Doris: It’s really something. And we are now in this happy position because of all the good work that you’ve done in Ashtabula where we now have multiple educators from a couple of other schools, a middle school and a high school who are coming to workshop to design their pilots, and go back and pilot in their schools. So, it’s spreading in Ashtabula County.
Kesha: Yeah. So, there are nine high schools out here and after my first pilot…well, at the presentations, at my first pilot, there were several administrators from several different school districts in the room. Immediately after the presentations and, you know, after they were kind of grilling the students in all the right ways, they approached me and several of them said, “We need this for our students.” And that was just seeing the presentations. So, I was totally pumped. And fast forward to now, there are two school districts now that are working with you to spread this throughout their districts.

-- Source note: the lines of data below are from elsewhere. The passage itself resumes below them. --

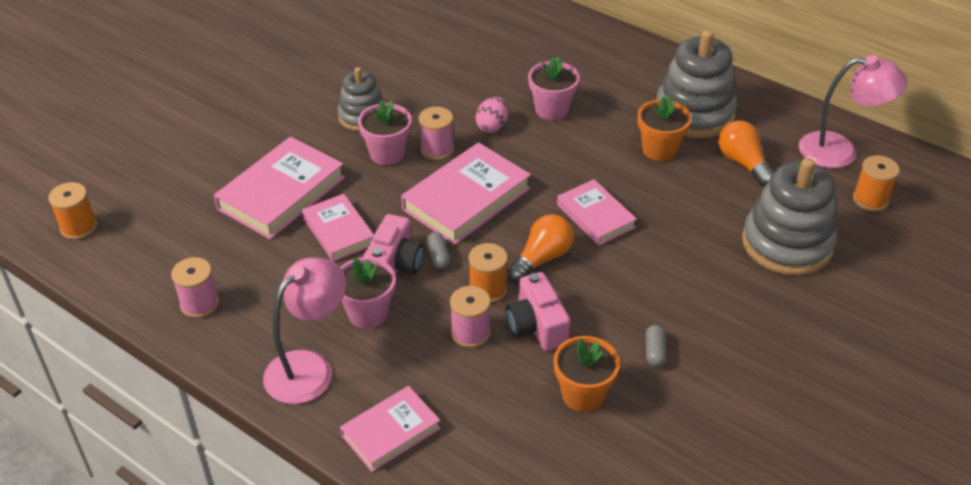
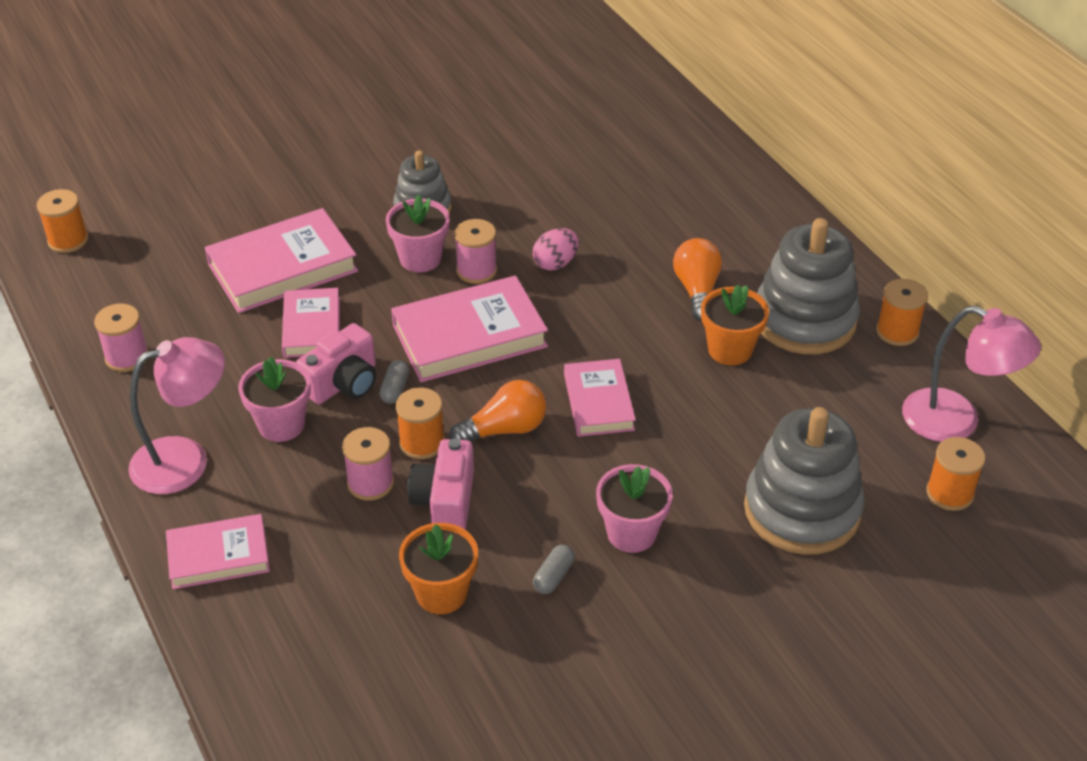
camera: 25 degrees right, 0 degrees up
(552, 110) = (637, 264): pink flower pot -> pink flower pot (631, 533)
(742, 163) = (820, 397): orange light bulb -> orange light bulb (697, 290)
(760, 103) = (897, 332): none -> orange spool

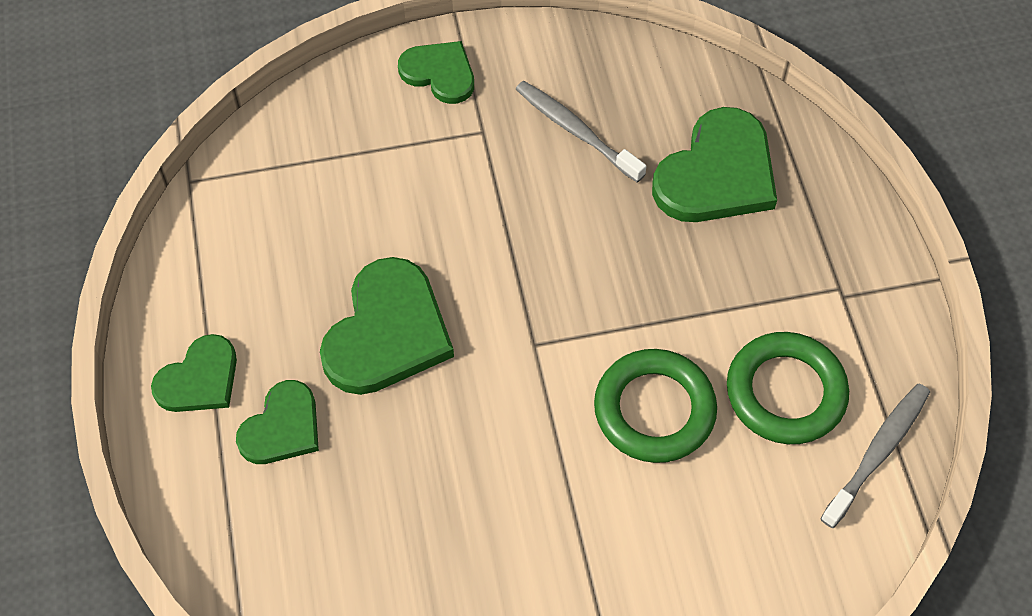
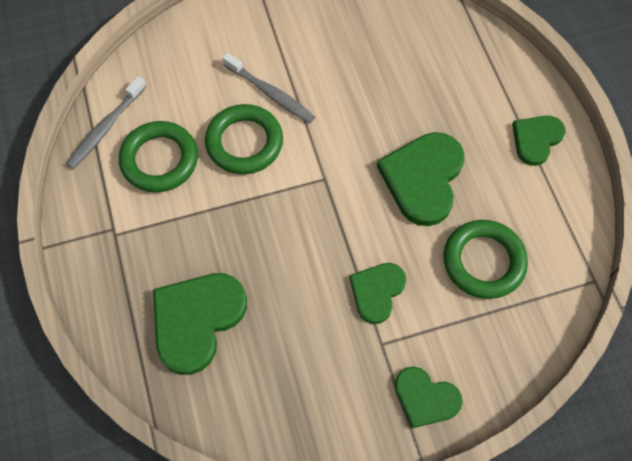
camera: 175 degrees right, 5 degrees up
(282, 427) = (475, 115): green heart -> green heart (377, 292)
(329, 214) = (483, 261): none -> green ring
(576, 131) = (308, 350): grey toothbrush -> grey toothbrush (270, 93)

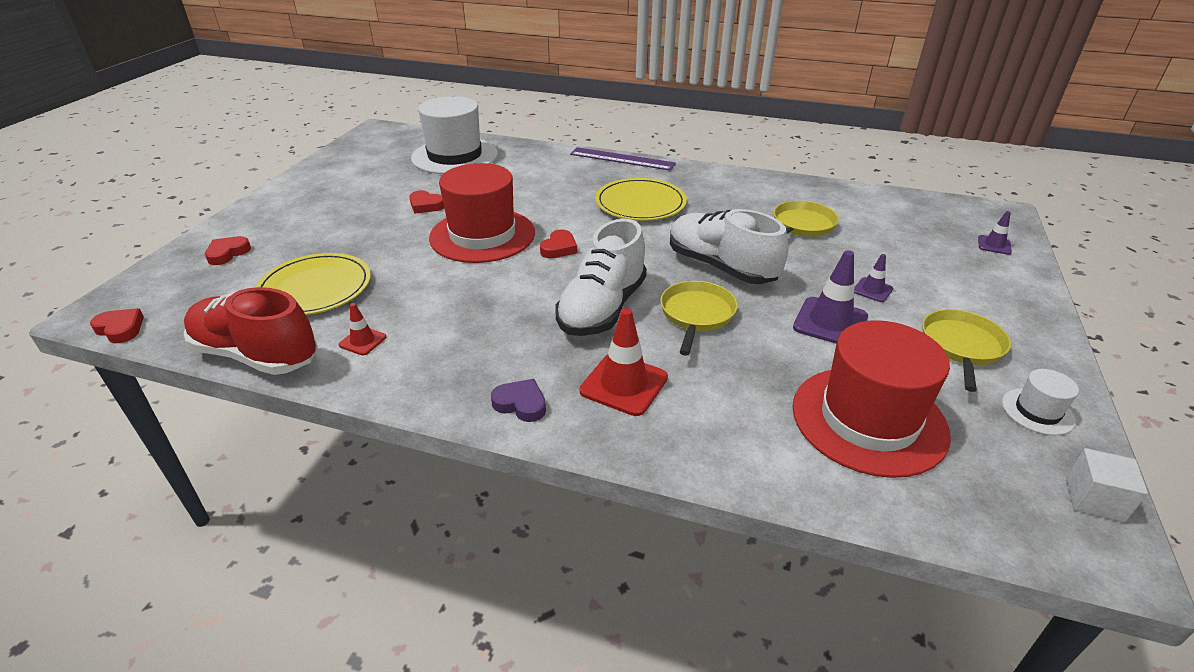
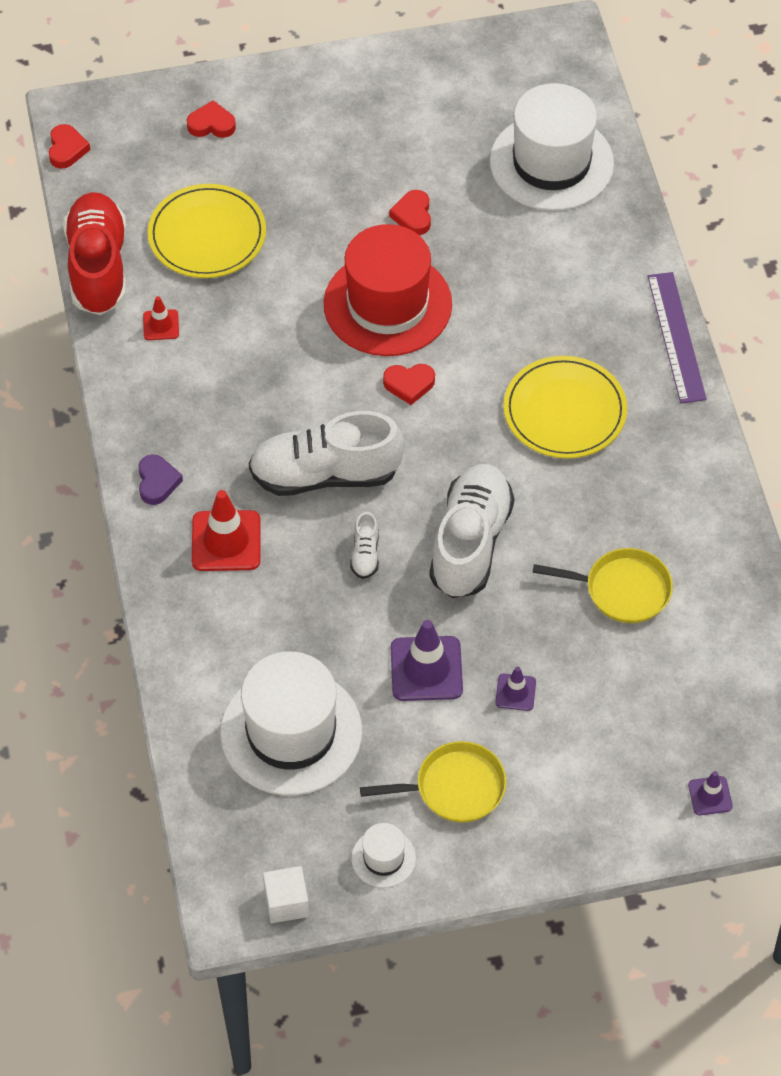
camera: 60 degrees right, 20 degrees up
(696, 315) = (365, 554): yellow pan -> white shoe
(868, 420) = (291, 732): red hat -> white hat

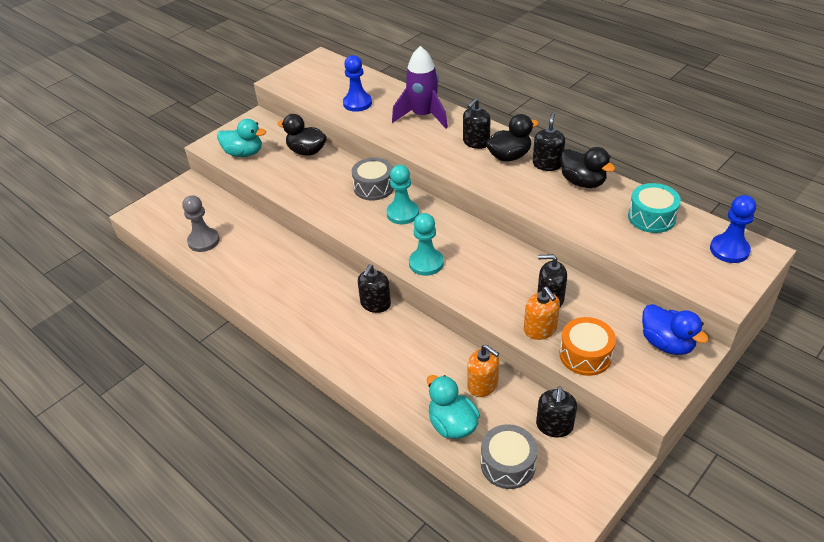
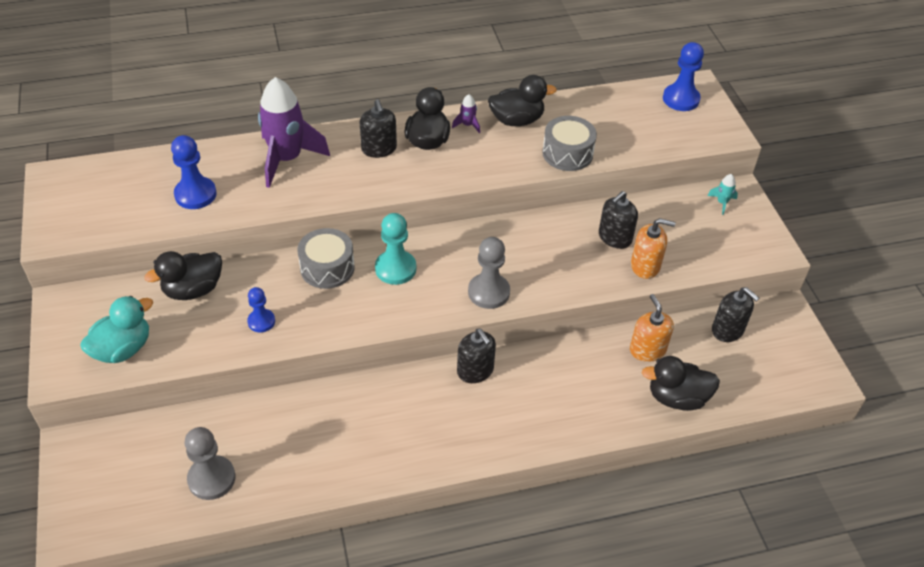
camera: 60 degrees left, 5 degrees up
(307, 186) = (261, 321): none -> blue pawn
(426, 263) = (488, 292): turquoise pawn -> grey pawn
(452, 424) = (677, 398): turquoise duck -> black duck
(482, 385) = (647, 350): orange soap dispenser -> orange soap dispenser turned 90 degrees counterclockwise
(508, 464) = (746, 385): grey drum -> grey drum (567, 153)
(547, 164) = (467, 125): black soap dispenser -> purple rocket
(585, 355) = (697, 256): orange drum -> none
(651, 217) = (603, 112): turquoise drum -> none
(667, 343) = (722, 203): blue duck -> turquoise rocket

Doris: The reality is that the timing is really, really good for trying out a completely different way of teaching. There’s something that’s happened literally in the past few months. I think I spoke earlier of this as feeling like we’ve kinda past the tipping point where, literally, everybody who’s in education paying any attention at all. And I don’t mean just attention to the conversation, I mean attention to their students. Totally, without a doubt, with the world so vastly changed by technology and the classroom not, this stark contrast between how we do school in K12 and the rest of the world outside of school is undeniable. It doesn’t work and, you know, everybody in education in K12 has chosen kids as their life’s work. They’re not doing it for the money.
And I think we all know that this is not…we’re not preparing our students, we’re not helping them. And what you’re describing is you’re describing an area where there really are some very significant problems and it’s very well documented, and discussed lately. Very very slow economies and what feels like little opportunity and big problems, the opioid crisis, and depression, and suicide, and all these things. And we’re talking about a methodology that’s rooted in the idea that if you capture a person’s, let alone a student’s interest and imagination, everybody not only has the ability to learn, but they will love to learn. They just learn different things, and love different things, and are interested in different things. And the great thing about technology is you can set up a learning experience for a large group of people where everybody is learning and doing very different things in the same space.
Kesha: Yeah. This stuff is so important to students out here, so to speak, and students in general that…I mean it’s, like, my imperative right now. It’s the thing that just drives me. So, watch out, world. Here we come.
Doris: Great talking to you, Kesha, as always.
Kesha: You too, Doris. Thanks so much.